Ložionica’s revitalization project transforms Belgrade's historic railway site through adaptive reuse and new structures, offering a unique mix of offices, public spaces, and cultural programmes within a challenging urban context. The site represents a few of the remaining industrial heritage mementos of Belgrade riverfront area that has been undergoing significant urbanization during the past few decades. This led to the announcement of an open architectural competition in 2021 by the Office for IT and eGovernment of the Republic of Serbia and the national platform Serbia Creates, organized by the Association of Architects of Serbia. The brief asked for a new home for all creative industries to meet under one roof, a multifunctional open public space, and the addition of one new mixed-use office building.
The winning competition design by AKVS architecture envisioned new architectural elements that, like modern implants, contribute to the healing of the whole. The original space of a one-hundred-year-old boiler room is preserved in its full height and authentic proportions, without divisions. It features three key interventions by the architects: an independent yellow-steel gallery for additional working areas, large gabion panels at multiple entry points, and a glazed roof at the heart of the building. Steel terraces of the new gallery levitate at different heights within the voluminous industrial space, creating a unique co-working landscape with a strong sense of togetherness among Ložionica's creative community. Slender, 5m high gabion panels, filled with railway rocks, filter sunlight, creating magical plays of sun and shadow inside. The repurposed spaces of Ložionica include a multifunctional black-box hall, a community restaurant, a large exhibition space under the glazed roof in the centre, and a variety of co-working spaces on the gallery overlooking the public space ahead. The old Watertower is repurposed for immersive exhibitions and painted in terracotta red, like the nearby Gazela bridge, which largely determined its fate in the past. It is connected to Ložionica park via a 33m-span steel pedestrian bridge. The new multifunctional park builds upon the rich historical mental map of the old railway site – previous locomotive routes now become routes of its visitors. The refurbished central Turntable becomes the focal point of pedestrian circulation, with the newly added 16-meter-long community table rotating in its center.
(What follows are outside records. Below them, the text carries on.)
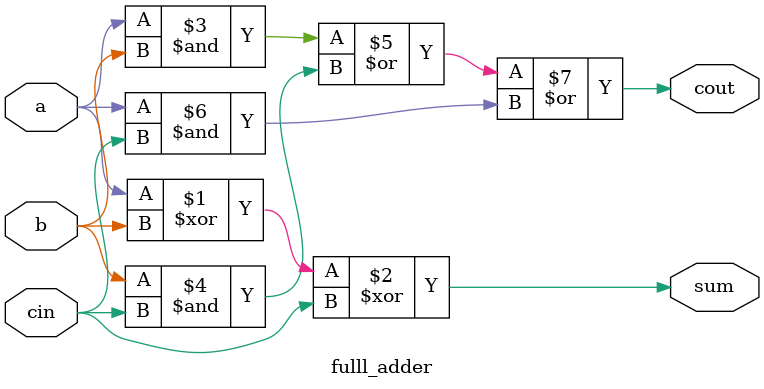
<source format=v>
module fulll_adder(
    input a, b, cin,
    output sum, cout
);
    assign sum = a ^ b ^ cin;
    assign cout = (a & b) | (b & cin) | (a & cin);
endmodule
</source>
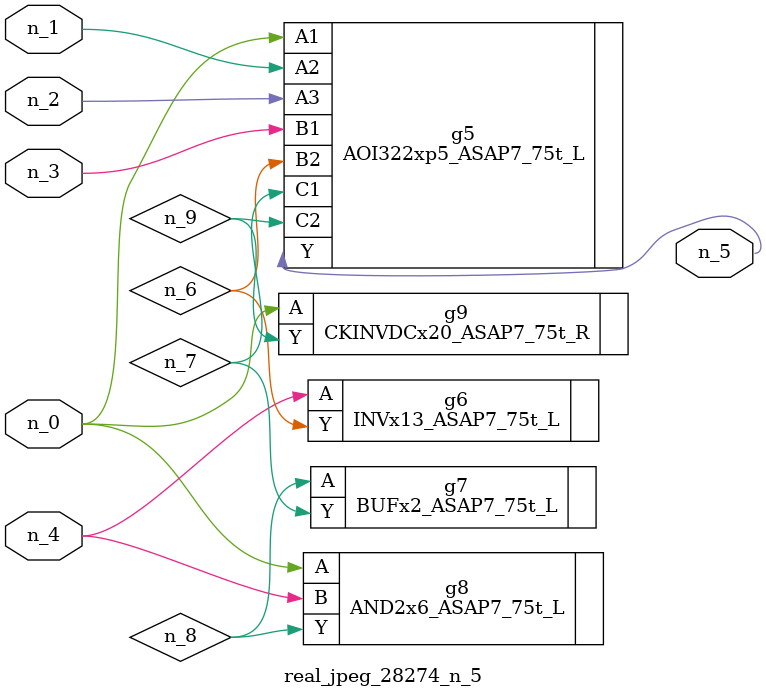
<source format=v>
module real_jpeg_28274_n_5 (n_4, n_0, n_1, n_2, n_3, n_5);

input n_4;
input n_0;
input n_1;
input n_2;
input n_3;

output n_5;

wire n_8;
wire n_6;
wire n_7;
wire n_9;

AOI322xp5_ASAP7_75t_L g5 ( 
.A1(n_0),
.A2(n_1),
.A3(n_2),
.B1(n_3),
.B2(n_6),
.C1(n_7),
.C2(n_9),
.Y(n_5)
);

AND2x6_ASAP7_75t_L g8 ( 
.A(n_0),
.B(n_4),
.Y(n_8)
);

CKINVDCx20_ASAP7_75t_R g9 ( 
.A(n_0),
.Y(n_9)
);

INVx13_ASAP7_75t_L g6 ( 
.A(n_4),
.Y(n_6)
);

BUFx2_ASAP7_75t_L g7 ( 
.A(n_8),
.Y(n_7)
);


endmodule
</source>
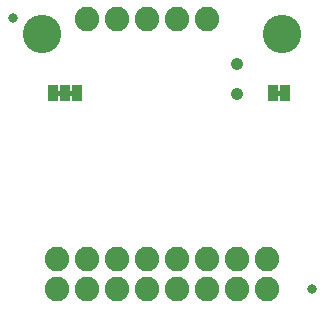
<source format=gbs>
G75*
%MOIN*%
%OFA0B0*%
%FSLAX25Y25*%
%IPPOS*%
%LPD*%
%AMOC8*
5,1,8,0,0,1.08239X$1,22.5*
%
%ADD10C,0.08200*%
%ADD11C,0.12800*%
%ADD12C,0.03300*%
%ADD13R,0.03300X0.05800*%
%ADD14C,0.00500*%
%ADD15C,0.04200*%
D10*
X0136333Y0068000D03*
X0146333Y0068000D03*
X0156333Y0068000D03*
X0166333Y0068000D03*
X0176333Y0068000D03*
X0186333Y0068000D03*
X0196333Y0068000D03*
X0206333Y0068000D03*
X0206333Y0078000D03*
X0196333Y0078000D03*
X0186333Y0078000D03*
X0176333Y0078000D03*
X0166333Y0078000D03*
X0156333Y0078000D03*
X0146333Y0078000D03*
X0136333Y0078000D03*
X0146333Y0158000D03*
X0156333Y0158000D03*
X0166333Y0158000D03*
X0176333Y0158000D03*
X0186333Y0158000D03*
D11*
X0211333Y0153000D03*
X0131333Y0153000D03*
D12*
X0121433Y0158300D03*
X0221333Y0068000D03*
D13*
X0212233Y0133400D03*
X0208233Y0133400D03*
X0142733Y0133300D03*
X0138733Y0133300D03*
X0134733Y0133300D03*
D14*
X0135983Y0133290D02*
X0141483Y0133290D01*
X0141483Y0132800D02*
X0141483Y0133800D01*
X0135983Y0133800D01*
X0135983Y0132800D01*
X0141483Y0132800D01*
X0141483Y0133789D02*
X0135983Y0133789D01*
X0209483Y0133789D02*
X0210983Y0133789D01*
X0210983Y0133900D02*
X0210983Y0132900D01*
X0209483Y0132900D01*
X0209483Y0133900D01*
X0210983Y0133900D01*
X0210983Y0133290D02*
X0209483Y0133290D01*
D15*
X0196333Y0133000D03*
X0196333Y0143000D03*
M02*

</source>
The new House for e-Government is an architectural and structural milestone for the entire region, being suspended in thin air around the central 11-meter-wide reinforced concrete core, with an 8.5-meter cantilever all around it. It features a panoramic public terrace on the 2nd floor, fully accessible via an open-air escalator, a gesture that dramatically extends the site's public area and strengthens its social bonds with the city. Its oxygen envelope – a vertical bamboo forest – was carefully developed by the architects to improve the working conditions within one of the most contaminated aerial environments in Belgrade. With smart suspended planters and a thin steel wire mesh all around, it is expected to grow a thick green buffer all around the building in the future.